----- Recorded data -----

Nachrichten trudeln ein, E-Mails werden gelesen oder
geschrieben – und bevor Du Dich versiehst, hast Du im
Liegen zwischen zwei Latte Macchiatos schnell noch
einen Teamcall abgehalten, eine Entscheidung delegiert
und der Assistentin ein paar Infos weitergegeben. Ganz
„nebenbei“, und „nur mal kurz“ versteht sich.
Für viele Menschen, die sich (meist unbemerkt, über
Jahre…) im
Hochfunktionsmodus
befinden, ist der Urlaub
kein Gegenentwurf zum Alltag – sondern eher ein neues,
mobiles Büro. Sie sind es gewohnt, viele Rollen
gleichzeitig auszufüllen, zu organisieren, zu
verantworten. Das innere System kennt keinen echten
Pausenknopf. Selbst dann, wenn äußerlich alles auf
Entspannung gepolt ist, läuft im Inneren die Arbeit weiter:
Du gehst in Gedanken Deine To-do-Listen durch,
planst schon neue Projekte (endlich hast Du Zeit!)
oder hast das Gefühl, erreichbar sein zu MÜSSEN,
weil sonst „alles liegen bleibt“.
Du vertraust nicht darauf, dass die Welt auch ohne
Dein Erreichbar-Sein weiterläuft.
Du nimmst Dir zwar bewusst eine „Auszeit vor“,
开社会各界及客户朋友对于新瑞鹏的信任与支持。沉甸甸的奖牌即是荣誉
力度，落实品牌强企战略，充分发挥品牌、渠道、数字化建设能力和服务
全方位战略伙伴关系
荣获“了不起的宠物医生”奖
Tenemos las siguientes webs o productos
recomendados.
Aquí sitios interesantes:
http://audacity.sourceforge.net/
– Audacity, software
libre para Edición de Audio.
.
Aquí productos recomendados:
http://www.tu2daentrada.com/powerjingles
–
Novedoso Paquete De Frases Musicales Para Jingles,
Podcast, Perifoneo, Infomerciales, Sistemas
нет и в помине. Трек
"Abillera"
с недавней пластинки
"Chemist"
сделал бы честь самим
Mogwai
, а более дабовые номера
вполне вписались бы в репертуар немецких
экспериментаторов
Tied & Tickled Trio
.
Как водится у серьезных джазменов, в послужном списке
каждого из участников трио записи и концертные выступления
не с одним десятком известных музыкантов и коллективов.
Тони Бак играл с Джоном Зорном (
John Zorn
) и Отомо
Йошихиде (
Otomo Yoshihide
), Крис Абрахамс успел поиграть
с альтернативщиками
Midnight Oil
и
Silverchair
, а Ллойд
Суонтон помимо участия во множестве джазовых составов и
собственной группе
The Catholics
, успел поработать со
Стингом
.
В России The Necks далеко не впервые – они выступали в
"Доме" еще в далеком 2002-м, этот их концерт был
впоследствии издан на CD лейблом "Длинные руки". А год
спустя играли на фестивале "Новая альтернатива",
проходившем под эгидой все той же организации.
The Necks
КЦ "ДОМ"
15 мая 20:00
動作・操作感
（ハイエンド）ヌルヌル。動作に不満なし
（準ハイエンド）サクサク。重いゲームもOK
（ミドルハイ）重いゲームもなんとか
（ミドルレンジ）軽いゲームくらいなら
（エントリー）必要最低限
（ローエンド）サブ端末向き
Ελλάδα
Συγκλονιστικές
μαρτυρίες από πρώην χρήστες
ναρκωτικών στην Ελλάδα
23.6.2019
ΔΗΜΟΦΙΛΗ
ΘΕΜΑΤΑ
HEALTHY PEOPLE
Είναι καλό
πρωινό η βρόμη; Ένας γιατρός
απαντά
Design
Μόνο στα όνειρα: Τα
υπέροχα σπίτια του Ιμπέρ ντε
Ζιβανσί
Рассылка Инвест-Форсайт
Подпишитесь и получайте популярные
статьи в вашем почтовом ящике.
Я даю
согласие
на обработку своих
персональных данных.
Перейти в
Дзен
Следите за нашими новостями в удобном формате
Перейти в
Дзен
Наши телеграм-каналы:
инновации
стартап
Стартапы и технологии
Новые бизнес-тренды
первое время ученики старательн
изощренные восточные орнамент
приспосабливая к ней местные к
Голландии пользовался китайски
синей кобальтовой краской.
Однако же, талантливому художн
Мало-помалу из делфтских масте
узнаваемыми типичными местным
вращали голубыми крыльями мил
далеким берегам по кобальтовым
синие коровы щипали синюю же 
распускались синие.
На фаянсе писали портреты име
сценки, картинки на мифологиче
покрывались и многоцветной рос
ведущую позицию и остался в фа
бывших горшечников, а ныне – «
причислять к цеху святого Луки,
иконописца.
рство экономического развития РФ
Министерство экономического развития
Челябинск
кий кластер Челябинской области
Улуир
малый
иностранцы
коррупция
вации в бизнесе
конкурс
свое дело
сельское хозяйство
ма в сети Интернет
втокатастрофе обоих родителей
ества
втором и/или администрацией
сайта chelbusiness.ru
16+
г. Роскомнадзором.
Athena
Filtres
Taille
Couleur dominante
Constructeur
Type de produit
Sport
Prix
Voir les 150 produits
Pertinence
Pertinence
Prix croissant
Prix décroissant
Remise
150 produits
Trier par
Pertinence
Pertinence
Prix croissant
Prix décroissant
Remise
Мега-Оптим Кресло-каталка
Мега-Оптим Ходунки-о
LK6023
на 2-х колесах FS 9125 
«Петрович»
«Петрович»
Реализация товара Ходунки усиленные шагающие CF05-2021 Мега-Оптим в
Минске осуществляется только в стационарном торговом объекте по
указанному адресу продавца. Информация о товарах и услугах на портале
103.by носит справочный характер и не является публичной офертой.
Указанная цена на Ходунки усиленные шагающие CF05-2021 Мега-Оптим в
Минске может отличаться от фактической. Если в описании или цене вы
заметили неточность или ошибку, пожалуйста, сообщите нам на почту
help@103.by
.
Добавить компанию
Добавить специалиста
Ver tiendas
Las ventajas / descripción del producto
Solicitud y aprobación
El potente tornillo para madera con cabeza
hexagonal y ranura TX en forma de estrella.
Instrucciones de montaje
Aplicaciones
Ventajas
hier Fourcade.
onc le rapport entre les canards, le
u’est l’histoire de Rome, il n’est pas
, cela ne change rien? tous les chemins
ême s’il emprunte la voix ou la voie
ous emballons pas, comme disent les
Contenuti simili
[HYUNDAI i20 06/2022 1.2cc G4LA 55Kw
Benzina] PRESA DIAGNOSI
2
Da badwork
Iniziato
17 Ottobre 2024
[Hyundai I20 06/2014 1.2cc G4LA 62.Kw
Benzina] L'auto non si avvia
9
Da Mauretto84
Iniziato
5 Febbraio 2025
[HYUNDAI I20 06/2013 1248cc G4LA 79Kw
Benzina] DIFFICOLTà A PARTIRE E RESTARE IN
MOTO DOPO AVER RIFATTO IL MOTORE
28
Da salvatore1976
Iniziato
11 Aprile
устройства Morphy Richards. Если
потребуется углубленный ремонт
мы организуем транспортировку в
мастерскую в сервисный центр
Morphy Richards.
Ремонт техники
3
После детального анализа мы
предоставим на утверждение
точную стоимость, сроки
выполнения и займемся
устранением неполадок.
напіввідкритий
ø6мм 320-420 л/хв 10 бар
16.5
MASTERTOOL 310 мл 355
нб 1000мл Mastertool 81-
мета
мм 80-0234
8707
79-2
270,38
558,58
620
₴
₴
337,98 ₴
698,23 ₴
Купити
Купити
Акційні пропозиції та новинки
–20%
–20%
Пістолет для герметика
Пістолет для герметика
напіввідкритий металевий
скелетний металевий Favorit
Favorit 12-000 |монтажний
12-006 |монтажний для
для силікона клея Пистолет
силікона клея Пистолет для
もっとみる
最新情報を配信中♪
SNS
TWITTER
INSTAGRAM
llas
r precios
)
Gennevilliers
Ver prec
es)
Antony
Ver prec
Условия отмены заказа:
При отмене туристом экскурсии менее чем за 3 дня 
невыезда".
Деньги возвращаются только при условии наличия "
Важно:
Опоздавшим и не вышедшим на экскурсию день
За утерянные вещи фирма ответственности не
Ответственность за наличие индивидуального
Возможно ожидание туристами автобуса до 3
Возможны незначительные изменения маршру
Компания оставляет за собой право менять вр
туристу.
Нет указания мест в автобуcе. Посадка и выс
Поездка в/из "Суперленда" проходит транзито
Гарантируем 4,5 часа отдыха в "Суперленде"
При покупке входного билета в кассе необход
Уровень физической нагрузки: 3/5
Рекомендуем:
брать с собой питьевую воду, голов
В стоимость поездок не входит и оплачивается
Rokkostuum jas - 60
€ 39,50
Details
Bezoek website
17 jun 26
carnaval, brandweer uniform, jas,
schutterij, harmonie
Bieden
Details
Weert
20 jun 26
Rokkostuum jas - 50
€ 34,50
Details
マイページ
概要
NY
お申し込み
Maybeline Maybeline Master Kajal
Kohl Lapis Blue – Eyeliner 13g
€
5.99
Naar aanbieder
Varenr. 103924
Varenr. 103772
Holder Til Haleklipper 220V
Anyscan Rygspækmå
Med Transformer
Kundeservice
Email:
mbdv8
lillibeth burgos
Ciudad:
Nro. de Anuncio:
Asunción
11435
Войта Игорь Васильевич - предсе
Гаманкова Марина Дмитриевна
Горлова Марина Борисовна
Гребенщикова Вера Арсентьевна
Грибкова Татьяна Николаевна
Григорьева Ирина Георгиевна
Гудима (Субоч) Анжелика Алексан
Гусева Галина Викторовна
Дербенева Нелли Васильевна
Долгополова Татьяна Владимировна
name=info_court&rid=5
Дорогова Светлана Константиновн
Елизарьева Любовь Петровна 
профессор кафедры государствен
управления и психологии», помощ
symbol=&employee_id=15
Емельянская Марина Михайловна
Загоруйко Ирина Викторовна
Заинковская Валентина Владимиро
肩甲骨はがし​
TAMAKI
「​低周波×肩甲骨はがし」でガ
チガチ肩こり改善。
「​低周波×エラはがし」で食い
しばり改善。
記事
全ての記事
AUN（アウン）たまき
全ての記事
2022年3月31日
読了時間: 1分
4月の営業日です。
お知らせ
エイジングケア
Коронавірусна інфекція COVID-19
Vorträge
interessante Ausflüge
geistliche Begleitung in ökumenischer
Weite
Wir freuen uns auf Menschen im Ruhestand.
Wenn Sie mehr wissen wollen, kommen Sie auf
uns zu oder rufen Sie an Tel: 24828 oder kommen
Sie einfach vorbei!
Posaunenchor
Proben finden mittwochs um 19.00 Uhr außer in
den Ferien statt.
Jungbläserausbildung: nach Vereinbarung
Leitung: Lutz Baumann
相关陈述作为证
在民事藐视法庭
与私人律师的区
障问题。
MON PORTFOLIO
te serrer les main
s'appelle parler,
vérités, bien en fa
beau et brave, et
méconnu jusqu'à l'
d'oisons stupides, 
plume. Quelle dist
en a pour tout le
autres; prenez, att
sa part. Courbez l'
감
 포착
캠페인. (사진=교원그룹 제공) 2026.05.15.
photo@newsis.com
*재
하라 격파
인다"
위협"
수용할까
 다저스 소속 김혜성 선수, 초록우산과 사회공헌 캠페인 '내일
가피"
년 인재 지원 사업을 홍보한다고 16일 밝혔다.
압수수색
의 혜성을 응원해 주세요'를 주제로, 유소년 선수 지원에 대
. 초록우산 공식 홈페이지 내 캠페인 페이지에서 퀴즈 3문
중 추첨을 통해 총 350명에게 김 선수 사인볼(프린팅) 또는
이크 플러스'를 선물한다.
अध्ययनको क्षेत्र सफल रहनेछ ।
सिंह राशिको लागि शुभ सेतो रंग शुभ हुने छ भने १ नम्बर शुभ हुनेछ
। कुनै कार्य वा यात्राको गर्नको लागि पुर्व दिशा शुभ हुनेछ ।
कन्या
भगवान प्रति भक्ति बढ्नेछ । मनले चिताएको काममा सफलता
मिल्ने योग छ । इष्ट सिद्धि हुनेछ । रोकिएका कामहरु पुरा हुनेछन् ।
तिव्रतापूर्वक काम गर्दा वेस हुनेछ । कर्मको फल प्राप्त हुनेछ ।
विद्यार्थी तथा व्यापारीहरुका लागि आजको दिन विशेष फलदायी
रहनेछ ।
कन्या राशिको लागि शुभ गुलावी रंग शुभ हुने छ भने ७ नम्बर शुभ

-----

Return every line above that contains the string "силікона".

для силікона клея Пистолет
силікона клея Пистолет для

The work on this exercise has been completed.